This post is just a footnote to the forthcoming or long lost theory I've been writing. It just so happens that I pulled in two 'plates of shrimp' today. Meme synchronicity. The first comes from Nassim Taleb in this video.
The second comes from Yglesias channelling Gladwell, emphasis mine.
At the end of the day, it’s hard for me not to reach the conclusion that the backlash is, not coincidentally, coming just as Gladwell’s hit upon a politically charged topic and reached conclusions that are discomfiting to the very successful. I’ve seen a few people express the notion that Gladwell’s conclusion — that success is determined largely by luck rather than one’s powers of awesomeness — is somehow too banal to waste one’s time with. I think those people need to open their eyes and pay a bit more attention to the society we’re living in. It’s a society that not only seems to believe that the successful are entitled to unlimited monetary rewards for their trouble, but massive and wide-ranging deference.
Beyond that, it’s a society in which the old-fashioned concept of noblesse oblige has largely gone out the window. The elite feel not only a sense of entitlement, but also a unique sense of arrogance that only an elite that firmly believes itself to be a meritocracy can muster. Gladwell not only shows that this is wrong, but he does an excellent job of showing why it feels right. He explains that success does, in fact, require hard work — lots of it — and that people who think they got where they are through effort rather than good fortune are at least half right.
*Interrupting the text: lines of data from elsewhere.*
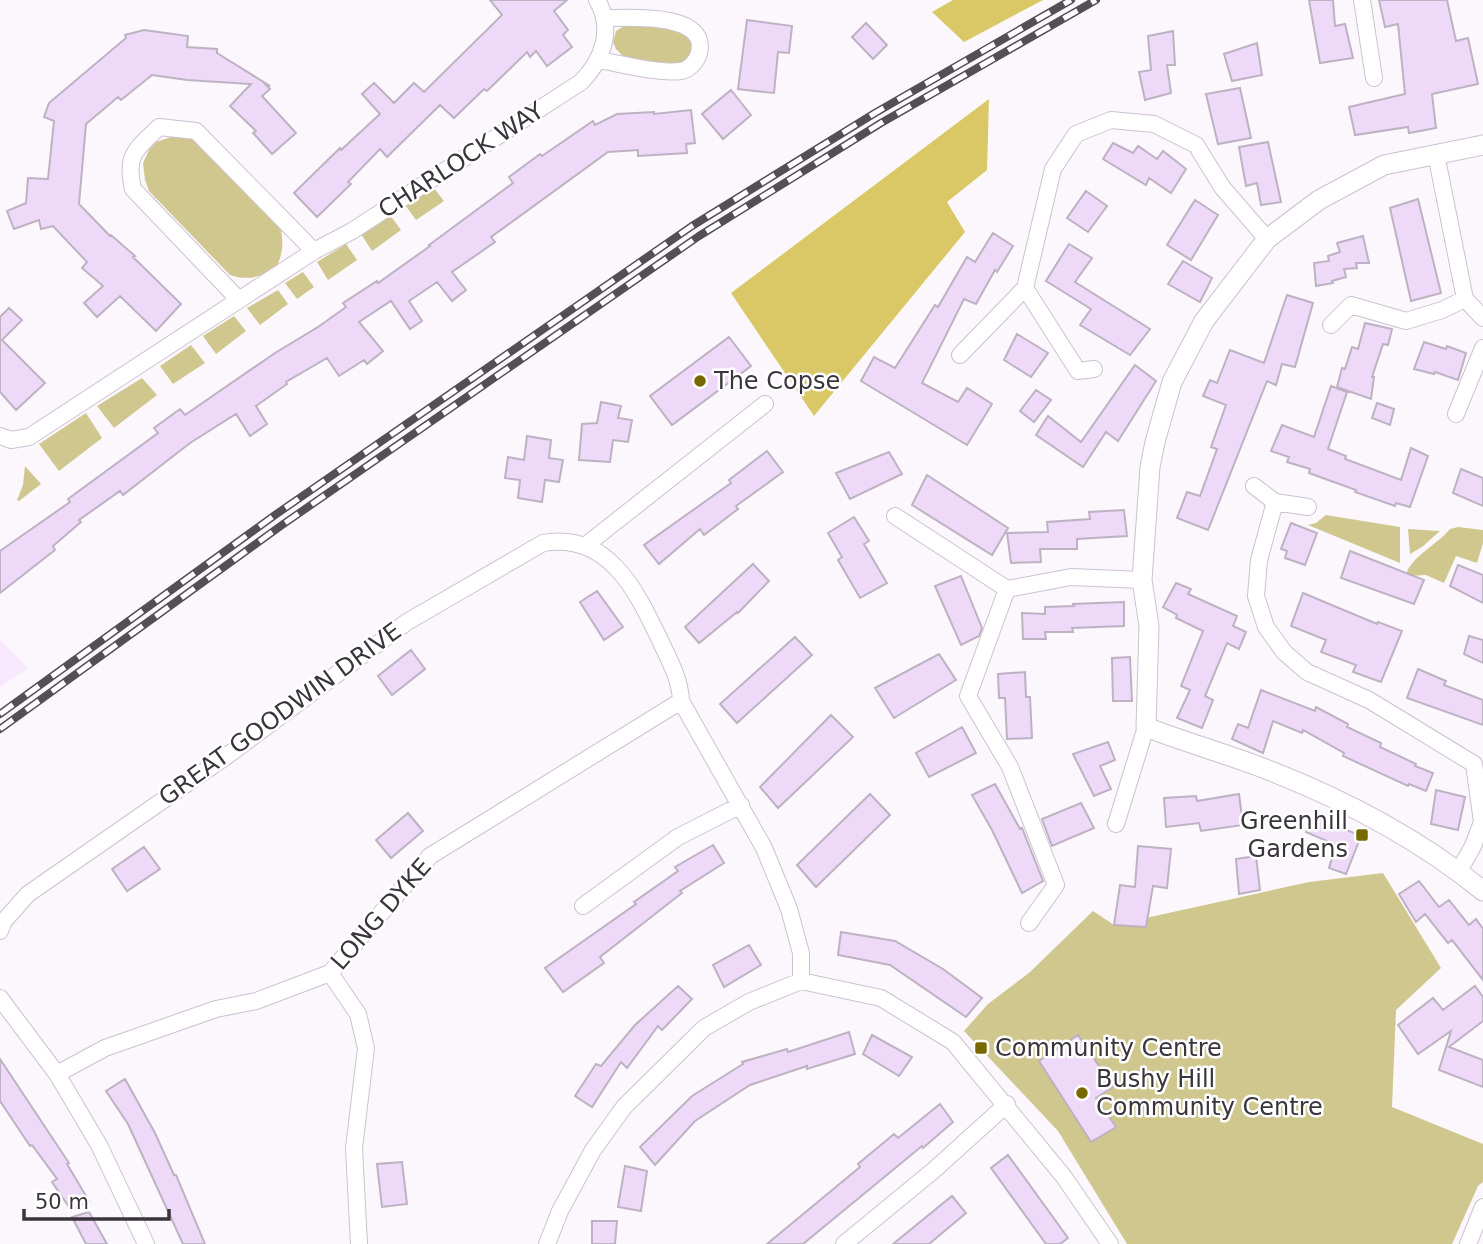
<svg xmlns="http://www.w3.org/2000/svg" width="1483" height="1244" viewBox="0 0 1483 1244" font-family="'DejaVu Sans',sans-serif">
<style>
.built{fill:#f8e8ff}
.green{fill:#d0c78f}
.forest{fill:#d9c865}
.building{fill:#efd9f9;stroke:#bdb2c2;stroke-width:2}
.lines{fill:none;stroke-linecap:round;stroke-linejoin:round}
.minor-casing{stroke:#ccc1d1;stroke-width:18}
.tertiary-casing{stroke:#ccc1d1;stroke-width:21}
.minor{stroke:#fff;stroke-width:16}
.tertiary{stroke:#fff;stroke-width:19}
.rail-casing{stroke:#544f56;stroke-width:8}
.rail{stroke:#fff;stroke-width:5;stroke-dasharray:16;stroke-linecap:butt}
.poi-dot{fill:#776900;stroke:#fff;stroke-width:2.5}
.labels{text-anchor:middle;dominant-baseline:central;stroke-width:5;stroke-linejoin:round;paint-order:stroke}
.street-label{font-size:24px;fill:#3a353c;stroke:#fff}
.poi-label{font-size:24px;fill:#3a353c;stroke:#fff;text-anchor:start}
</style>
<rect width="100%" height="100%" fill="#fbf7fd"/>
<path class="built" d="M0,640L28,668L0,687Z"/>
<path class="green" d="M627,24L679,30L688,35L693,47L689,59L679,65L626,59L616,49L613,42L616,31Z
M177,135L192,136L280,226C284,241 283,254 276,268C260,277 248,281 230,275L149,191L145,180L143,163L149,150L156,142Z
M433,187L444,201L416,220L406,206Z
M390,215L401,230L372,251L361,234Z
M346,244L357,260L328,280L317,262Z
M303,272L314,287L297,299L285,283Z
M278,290L288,304L260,325L247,308Z
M234,316L246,331L216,354L203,336Z
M191,345L205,363L173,384L160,366Z
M142,378L157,395L114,428L97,406Z
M86,413L102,438L59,471L39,444Z
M25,466L41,484L19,501L17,500L23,485Z
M1326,515L1400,527V563L1308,525L1316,523Z
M1458,527L1483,530V543L1477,563L1456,556L1444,583L1426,575L1406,576C1408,559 1438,544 1450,529Z
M1408,529L1440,531L1422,547L1410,554Z
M1383,873L1441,968L1396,1010L1392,1107L1483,1144V1182L1478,1186L1452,1244H1127L1058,1131L964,1031L988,1004L1030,972L1093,911L1114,925L1309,882Z"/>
<path class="forest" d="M953,0H1043L964,42L932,12Z
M989,99L987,170L947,202L965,232L814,416L731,293Z"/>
<path class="building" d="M490,0H567L554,11L568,30L563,35L572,47L547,66L536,51L530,57L527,52L487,91L484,89L454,118L440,105L387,157L380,149L348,182L351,184L317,217L294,193L340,148L341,150L380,114L362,94L374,83L394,103L414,83L424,92L502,15Z
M1309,0H1333L1335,26L1345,24L1353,58L1320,63Z
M1379,0H1447L1456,41L1468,38L1478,84L1432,94L1436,128L1409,133L1408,127L1355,135L1349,107L1405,94L1398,24L1385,27Z
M747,20L792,26L789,53L778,52L774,93L738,89Z
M866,23L887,45L873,59L852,37Z
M144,30L188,36L187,47L217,49V53L270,86L266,85L270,89L262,96L296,133L272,154L253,133L256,131L230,106L251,84L187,80L152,75L121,100L118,97L86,124L79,204L110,236L111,235L135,256L133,257L181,304L156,331L120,296L97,317L84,303L103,286L82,268L87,262L53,226L41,229L39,220L14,229L7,211L26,203L28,178L48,179L54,121L44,117L49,103L126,38L125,35Z
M1173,31L1175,65H1167L1171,93L1145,100L1139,72L1151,70L1148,36Z
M1257,43L1262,75L1232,81L1224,54Z
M1240,88L1251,138L1218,144L1206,94Z
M731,90L751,115L723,139L702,114Z
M691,110L695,143L686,144L687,153L638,156V150L608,152L491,237L495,242L452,272L466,290L452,301L437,282L409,301L422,321L410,329L391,301L359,322L383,351L367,364L364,360L339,376L327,358L286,382L287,384L256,406L267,424L250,436L236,414L190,443L123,495L120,491L79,520L81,522L53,546L55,550L0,593V551L70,502L68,499L158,433L154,428L180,409L185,415L275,353L318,327L346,307L343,303L377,281L378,283L430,246L429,245L513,183L509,177L540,154L542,156L593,121L595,125L617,114L654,112V114Z
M1268,142L1281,202L1261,205L1257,183L1246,186L1239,147Z
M1113,143L1133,153L1138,146L1157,159L1163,151L1186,169L1171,193L1149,178L1146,185L1103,159Z
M1086,191L1107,206L1088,232L1067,218Z
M1418,199L1441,293L1411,301L1390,208Z
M1195,200L1218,215L1191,260L1167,245Z
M993,233L1013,246L997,272L995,270L976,304L964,299L922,383L958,402L967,388L992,404L967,445L861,381L874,357L895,368L935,305L938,307L967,257L975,262Z
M1363,236L1369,263H1356L1357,268L1344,269L1346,277L1332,281L1333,283L1316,286L1314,263L1329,261L1328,256L1340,252L1337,243Z
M1069,244L1092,258L1075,282L1150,329L1130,355L1080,325L1091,309L1046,281Z
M1183,261L1212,278L1200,302L1168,284Z
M1287,295L1313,303L1295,367L1282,364L1276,385L1267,381L1208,530L1177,518L1187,492L1200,496L1217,449L1211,447L1226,405L1203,396L1210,380L1217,383L1230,350L1264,363Z
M9,308L22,320L2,340L45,383L16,410L0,392V317Z
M1365,323L1392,329L1388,345L1383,344L1372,377H1374L1371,399L1337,387L1342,368L1345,369L1352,347L1358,349Z
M1017,334L1048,353L1031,377L1004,360Z
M729,337L751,366L672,425L650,396Z
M1424,342L1446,349L1447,346L1466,353L1458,380L1435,372L1434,374L1414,369Z
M1135,365L1156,381L1118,441L1106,432L1083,467L1036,435L1048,416L1081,442Z
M1331,386L1347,392L1328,449L1346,456L1345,459L1401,480L1411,448L1428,456L1410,507L1396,503L1395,506L1355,492L1356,490L1309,473L1310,469L1287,462L1289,457L1271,451L1282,425L1314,437Z
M1036,390L1051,400L1034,422L1020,411Z
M601,402L621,406L618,418L632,420L628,442L613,440L610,462L579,460L582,424L597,423Z
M1377,403L1394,409L1390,425L1372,418Z
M527,436L551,440L549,458L563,460L559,482L545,480L542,502L518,498L520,480L505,478L508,457L524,460Z
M767,451L783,472L736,506L738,509L704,535L700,529L659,564L644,545L731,483L729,480Z
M889,452L902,474L850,499L836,473Z
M1461,469L1483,478V506L1453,493Z
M927,475L1008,528L992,555L912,505Z
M1124,510L1127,536L1077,539V549H1040L1041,562L1011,563L1007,533L1048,532L1047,522L1090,519L1089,512Z
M854,517L869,541L864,544L887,583L860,598L838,560L842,557L828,533Z
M1291,523L1317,533L1305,565L1285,558L1287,551L1281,549Z
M1350,551L1424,580L1414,604L1341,578Z
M753,564L769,581L738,613L737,612L699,643L685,627Z
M1458,565L1483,575V603L1450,586Z
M961,576L982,628L979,636L961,645L935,586Z
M1176,583L1191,589L1188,594L1237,616L1233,626L1246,632L1239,649L1227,643L1205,696L1213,700L1202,728L1177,718L1190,690L1181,686L1203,631L1176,618L1177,615L1163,607Z
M597,591L623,627L604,640L580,602Z
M1303,593L1377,624L1378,622L1402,631L1381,682L1353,672L1356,665L1321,652L1326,640L1291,626Z
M1124,602V626L1072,628L1073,632H1045L1046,639H1023L1022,613L1045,614V607L1074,606L1073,604Z
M1469,636L1483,640V663L1464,654Z
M795,637L812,655L737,723L720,704Z
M411,650L425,669L392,695L378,676Z
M939,654L956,680L894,718L875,688Z
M1130,657L1132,701H1113L1112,658Z
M1418,669L1446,681L1444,685L1483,700V725L1407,698Z
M1025,672L1026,697H1030L1032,738L1007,739L1005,698H999L998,674Z
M1261,690L1315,711L1316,707L1348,724L1347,727L1381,743L1380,747L1416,764L1415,766L1433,773L1426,791L1409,784L1408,786L1343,756L1344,753L1303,730L1302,733L1273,721L1263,753L1232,739L1238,724L1248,728Z
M831,715L853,737L778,808L760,787Z
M962,727L976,753L929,777L916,753Z
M1108,742L1115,760L1100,766L1111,789L1094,796L1073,754Z
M995,784L1020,829L1022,828L1043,881L1022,893L992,830L972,795Z
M1436,790L1465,797L1458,830L1431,824Z
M870,794L890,815L816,887L797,865Z
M1239,794L1243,825L1201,831L1199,823L1166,827L1164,798L1196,796L1197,801Z
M1081,803L1094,828L1052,846L1042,819Z
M408,813L423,831L391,858L376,840Z
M1314,816L1361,836L1346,874L1329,868L1336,845L1306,832Z
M713,845L724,863L680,891L682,893L600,957L604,963L563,992L545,968L636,904L634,902L678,871L675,867Z
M1138,846L1171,849L1167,888L1153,886L1146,927L1114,925L1120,885L1135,887Z
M144,847L160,869L127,891L112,869Z
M1256,856L1260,890L1239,894L1236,859Z
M1419,881L1439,907L1449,900L1469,925L1476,919L1483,929V980L1452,940L1448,943L1425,914L1416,922L1399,894Z
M841,932L895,941L943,969L982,998L966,1017L890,965L838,955Z
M749,945L761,965L724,987L713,965Z
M678,986L692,999L662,1030L658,1026L627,1068L621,1062L592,1107L575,1096L596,1064L601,1066L635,1025Z
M1475,986L1483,997V1021L1449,1047L1483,1060V1087L1439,1070L1451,1031L1418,1054L1398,1025L1433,998L1443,1010Z
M849,1032L855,1054L807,1069V1066L750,1085L695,1121L655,1165L640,1147L692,1096L743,1064L742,1062L787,1049L788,1052Z
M872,1035L912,1057L899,1076L863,1054Z
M1078,1035L1113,1087L1096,1098L1116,1127L1091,1142L1039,1061Z
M0,1059L69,1163L67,1164L89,1201L71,1210L52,1182L57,1179L32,1145L30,1146L0,1101Z
M125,1079L155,1133L174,1175H176L205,1244H183L128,1124L106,1091Z
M940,1104L953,1122L923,1148L922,1146L803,1244H767L860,1167L858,1164L894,1134L898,1138Z
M1008,1155L1068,1238L1060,1244H1046L991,1168Z
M402,1162L407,1204L382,1207L377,1164Z
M625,1166L647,1171L641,1211L618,1207Z
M952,1196L966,1213L929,1244H893Z
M89,1212L107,1244H86L72,1217Z
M592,1221H617L615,1244H592Z"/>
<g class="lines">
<g class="minor-casing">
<path id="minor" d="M1362,0L1374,78
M599,60C621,64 660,74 681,71C689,70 697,61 699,53C709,12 629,18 605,18
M1436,154L1465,299L1483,318
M1025,288L1078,371L1094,369
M239,300L133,189C125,155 136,149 159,127L196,131L314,251
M1331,325L1351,305L1406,321L1442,310L1465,299
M960,355L1025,288L1053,169L1076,134L1111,120L1154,124L1196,145L1222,187L1267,239
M1456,414L1483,348
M0,436L11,440L29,437L314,251L352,231L581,82C603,60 614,29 597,0
M1254,486L1275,502L1259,560L1256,596L1266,627L1284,652L1307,672L1369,700L1474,764L1482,822L1473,846L1459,871
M1275,502L1308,507
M895,516L1007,589
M586,545L765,404
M1007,589L968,696L1010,767L1056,885L1029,923
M1007,589L1071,577L1142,580
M1116,824L1146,727
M583,906L678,837L741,805
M0,931L4,921L28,894L228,755L407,622L543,543C607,532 635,588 658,636C668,658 680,677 681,701L764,848L789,909L801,953V981
M330,973L358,1014L366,1048L354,1148L359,1244
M0,998L57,1074L99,1145L146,1244
M57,1074L105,1048L216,1009L256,1001L330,973L430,856L681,701
M547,1244L560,1211L593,1150L624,1107L704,1028L749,1002L801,981L881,998L953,1042L1064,1177L1110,1244
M844,1244L934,1170L1007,1104
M1468,1244L1483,1207"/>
</g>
<g class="tertiary-casing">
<path id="tertiary" d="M1483,145L1384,165L1319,200L1267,239L1204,321L1172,382L1155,442L1150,467L1142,580L1149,626L1146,727C1184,742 1224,753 1263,768C1341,798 1418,838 1483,891"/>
</g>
<use href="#minor" class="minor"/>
<use href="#tertiary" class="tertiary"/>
<g class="rail-casing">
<path id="rail" d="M0,714L275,515L692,226L875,113L1071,0
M0,729L282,525L699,236L881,123L1096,0"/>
</g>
<use href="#rail" class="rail"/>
</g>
<g class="poi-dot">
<circle cx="700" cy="381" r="7"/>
<rect x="1355" y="828" width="14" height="14" rx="3.5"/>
<rect x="974" y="1041" width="14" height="14" rx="3.5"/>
<circle cx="1082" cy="1093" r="7"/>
</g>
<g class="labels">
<g class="street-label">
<text transform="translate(461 160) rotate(-33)">CHARLOCK WAY</text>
<text transform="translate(280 714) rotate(-36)">GREAT GOODWIN DRIVE</text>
<text transform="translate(381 914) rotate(-49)">LONG DYKE</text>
</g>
<g class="poi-label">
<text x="714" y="381">The Copse</text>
<text x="1348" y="821" text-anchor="end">Greenhill<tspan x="1348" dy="28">Gardens</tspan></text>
<text x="995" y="1048">Community Centre</text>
<text x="1096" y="1079">Bushy Hill<tspan x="1096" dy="28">Community Centre</tspan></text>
</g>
</g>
<path d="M24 1209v10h145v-10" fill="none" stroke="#3a353c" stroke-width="3.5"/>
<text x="35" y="1209" font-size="21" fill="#3a353c" stroke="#ffffff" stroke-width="5" paint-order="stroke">50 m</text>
</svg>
The issue is that in some ways the best luck of all is the luck to be in a position to do hard work at a time when it pays off. Bill Gates, Gladwell explains, put in vast hours programming computers at a very young age at a time when almost nobody in the United States even had the opportunity to put in that kind of time in front of a computer screen.
I cannot find where I was talking about this before. When I do, the links will go here.
Well. All I can say in retrospect is that these three, especially the first are useful:
Ross Douthat has an interesting take:
Thus the importance of the 10,000 hours aspect of Gladwell's argument - and thus, too, the psychological phenomenon Leonhardt is describing. Before you've put in your ten thousand hours (or before your child has done so), it makes sense to focus intently on the preconditions for success, rather than assuming that with enough hard work and talent you or your offspring can overcome any obstacle thrown in your way. But many of those preconditions are set, by definition, early in the life cycle, and the experience of actually succeeding takes place over the course of years of often-grinding work, in which a given meritocrat's work ethic makes a significant difference in how well you do relative to your peer group. (Not as much of a difference as being born a Kennedy, of course, but then again we only have so many fairy princesses ...)
By the time you reach the end of your career, then, what seems like the defining experience of your life isn't the broad luck of being born in the upper-middle class, or the narrower luck of being in the right place at the right time to join a hedge fund, or start a popular blog, or found a software company. It's the mad, mad treadmill that you've been running on since high school or earlier, the experience of which instills the not-unreasonable sense that despite all your advantages, you really do deserve your success.